Herr Wassermann warnt den Senat davor, auch in diesem Aspekt \'ein Faß aufzumachen\' und eine Spezialrechtsprechung für den Energiebereich zu entwickeln. (Anm.: Herr Balls Gesichtsausdruck ist \"not amused\").

Eine ergänzende Vertragsauslegung kann nicht dazu führen, dass eine unwirksame Preisanpassungsklausel im Ergebnis doch Vertragsbestandteil wird.

Spätestens 2005 und 2006 wurde Widerspruch bzw. Klage auf Rückzahlung erhoben. Dabei ging es um Preise von 2003, die 2004 in Rechnung gestellt wurden. Angesicht der jahresweisen Abrechnung kann man da nicht von länger zurückliegenden Zeiträumen sprechen.

----- 12:30 ---------------------------------------------------------------------------
Dr. R.

Die EU-Richtlinie ist für Preise, die für 2003 festgelegt wurden, irrelevant.
Es geht darin um Verfahrens-, nicht Klauseltransparenz.

Zur Gruppe 5: Wie können Sonderverträge zustandegekommen sein, wenn der Versorger zu diesem Zeitpunkt garkeine solchen mehr angeboten hat, sondern nur noch die Belieferung im Rahmen der Grundversorgung?

Das Hinweisschreiben zur Tarifumstellung ist als Kündigung zu verstehen.
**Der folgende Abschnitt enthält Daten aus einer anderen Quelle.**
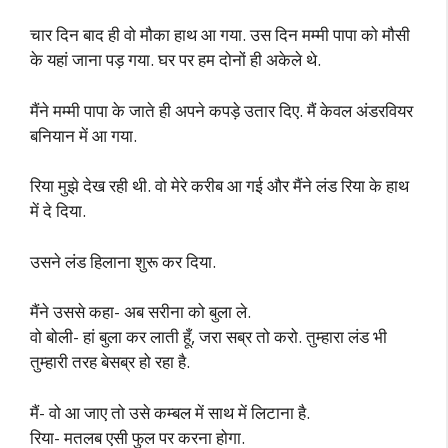
चार दिन बाद ही वो मौका हाथ आ गया. उस दिन मम्मी पापा को मौसी
के यहां जाना पड़ गया. घर पर हम दोनों ही अकेले थे.
मैंने मम्मी पापा के जाते ही अपने कपड़े उतार दिए. मैं केवल अंडरवियर
बनियान में आ गया.
रिया मुझे देख रही थी. वो मेरे करीब आ गई और मैंने लंड रिया के हाथ
में दे दिया.
उसने लंड हिलाना शुरू कर दिया.
मैंने उससे कहा- अब सरीना को बुला ले.
वो बोली- हां बुला कर लाती हूँ, जरा सब्र तो करो. तुम्हारा लंड भी
तुम्हारी तरह बेसब्र हो रहा है.
मैं- वो आ जाए तो उसे कम्बल में साथ में लिटाना है.
रिया- मतलब एसी फुल पर करना होगा.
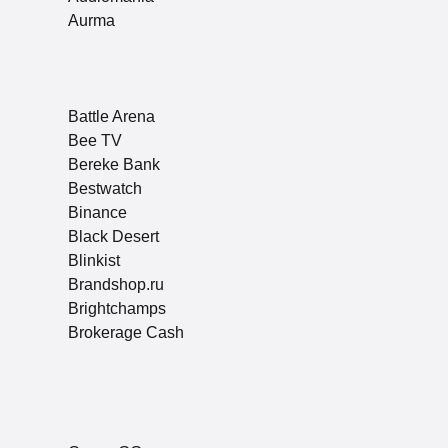
Aurma
Battle Arena
Bee TV
Bereke Bank
Bestwatch
Binance
Black Desert
Blinkist
Brandshop.ru
Brightchamps
Brokerage Cash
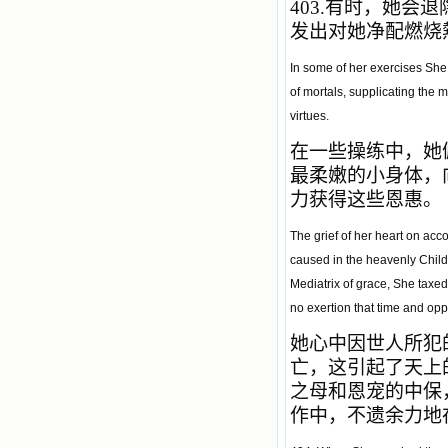
403.
有时，她会退
发出对她净配燃烧
In some of her exercises She pr
of mortals, supplicating the 
virtues.
在一些操练中，她
最柔嫩的小身体，
力获得这些恩惠。
The grief of her heart on ac
caused in the heavenly Child 
Mediatrix of grace, She taxed
no exertion that time and opp
她心中因世人所犯
亡，这引起了天上
之母和恩宠的中保
作中，不遗余力地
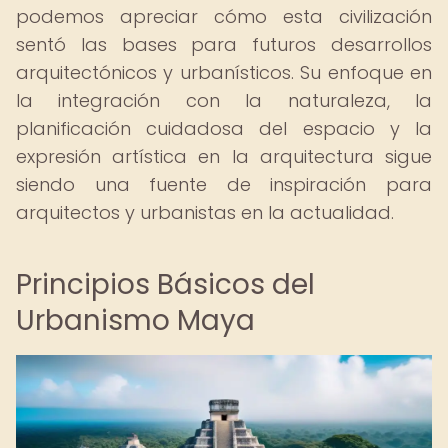
podemos apreciar cómo esta civilización
sentó las bases para futuros desarrollos
arquitectónicos y urbanísticos. Su enfoque en
la integración con la naturaleza, la
planificación cuidadosa del espacio y la
expresión artística en la arquitectura sigue
siendo una fuente de inspiración para
arquitectos y urbanistas en la actualidad.
Principios Básicos del
Urbanismo Maya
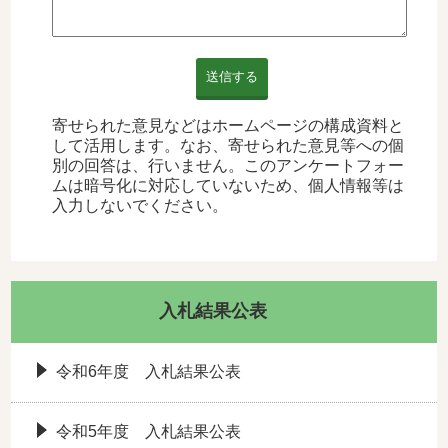
送信する
寄せられた意見などはホームページの構成資料と
して活用します。なお、寄せられた意見等への個
別の回答は、行いません。このアンケートフォー
ムは暗号化に対応していないため、個人情報等は
入力しないでください。
入札結果公表
令和6年度 入札結果公表
令和5年度 入札結果公表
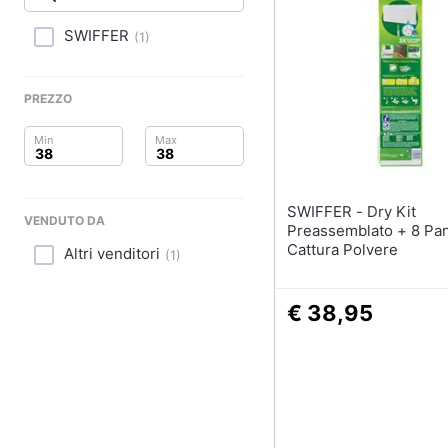
Clima
Portabiancheria
Porta asciugamani
SWIFFER
(
1
)
Arredo
Asciugamani
Asciugamani elettrici
Brico e Giardinaggio
PREZZO
Vedi tutti
Salute e igiene
Beauty
SWIFFER - Dry Kit
VENDUTO DA
Giocattoli
Preassemblato + 8 Pa
Cattura Polvere
Altri venditori
(
1
)
Prima infanzia
€ 38,95
Fotografia
Casalinghi
Abbigliamento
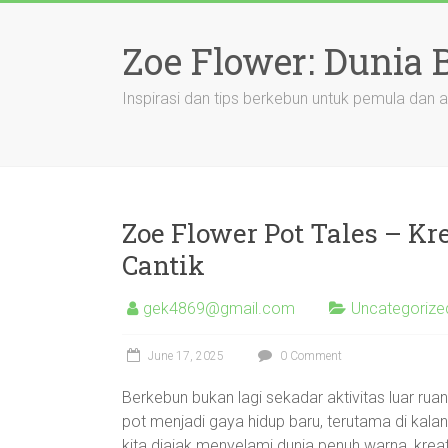
Skip
to
Zoe Flower: Dunia
content
Inspirasi dan tips berkebun untuk pemula dan a
Zoe Flower Pot Tales – Kr
Cantik
gek4869@gmail.com
Uncategorize
June 17, 2025
0 Comment
Berkebun bukan lagi sekadar aktivitas luar ru
pot menjadi gaya hidup baru, terutama di kala
kita diajak menyelami dunia penuh warna, kre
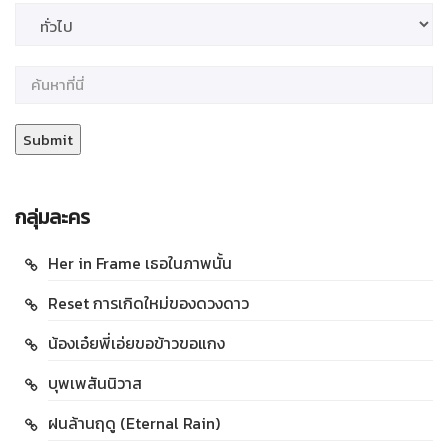
กลุ่มละคร
Her in Frame เธอในภาพนั้น
Reset การเกิดใหม่ของดวงดาว
น้องเอ๋ยพี่เอ่ยขอข้าวขอแกง
บุพเพสันนิวาส
ฝนล้านฤดู (Eternal Rain)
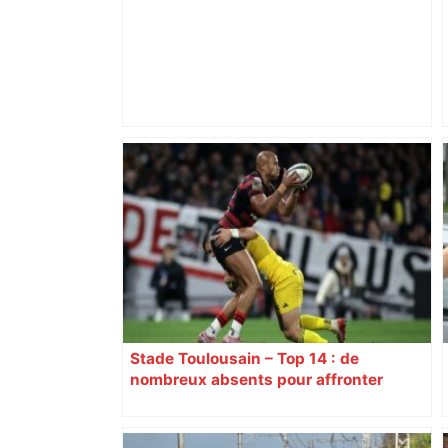
Hanoucca, une fête "des lumières" de
confession juive sous haute
surveillance policière qui a rassemblé
les fidèles au cinéma Pathé Gaumont à
Labège, près de Toulouse –
ladepeche.fr
Stade Toulousain – Top 14 : de
nombreux absents pour affronter
Perpignan, découvrez la composition
d’équipe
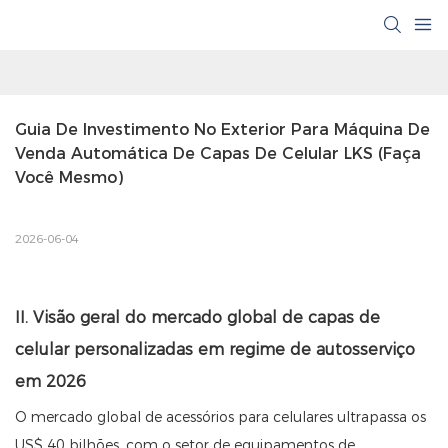
Guia De Investimento No Exterior Para Máquina De 
Venda Automática De Capas De Celular LKS (Faça 
Você Mesmo)
2026-06-04
II. Visão geral do mercado global de capas de
celular personalizadas em regime de autosserviço
em 2026
O mercado global de acessórios para celulares ultrapassa os
US$ 40 bilhões, com o setor de equipamentos de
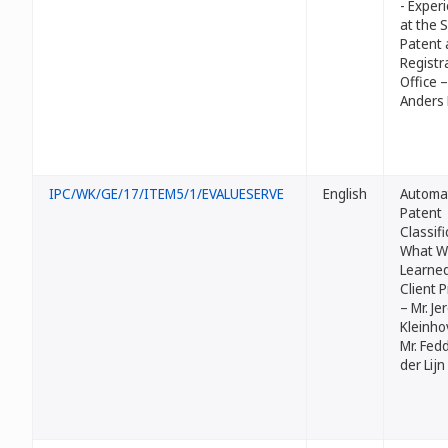
- Exper
at the 
Patent
Registr
Office –
Anders
IPC/WK/GE/17/ITEM5/1/EVALUESERVE
English
Automa
Patent
Classifi
What W
Learne
Client P
– Mr. Je
Kleinho
Mr. Fed
der Lijn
Zur RN 52 des Senats: Es geht um Vertrauenssschutz.

Zum Kunden mit der Spannungsklausel: Er hat Widerspruch nur gegen die vorletzte Preisanpassung erhoben, macht aber Rückforderungen für Zeiträume davor geltend.

Durch eine Rückforderung entsteht ein grobes Missverhältnis zwischen Preis und Leistung.

----- 12:35 ---------------------------------------------------------------------------
Wassermann:

Wieso sind denn einzelne Widersprüche relevant?
Der Widerspruch eines einzigen Kunden muss den Versorger doch bereits darauf hinweisen, dass mit seinen AGB etwas nicht stimmt!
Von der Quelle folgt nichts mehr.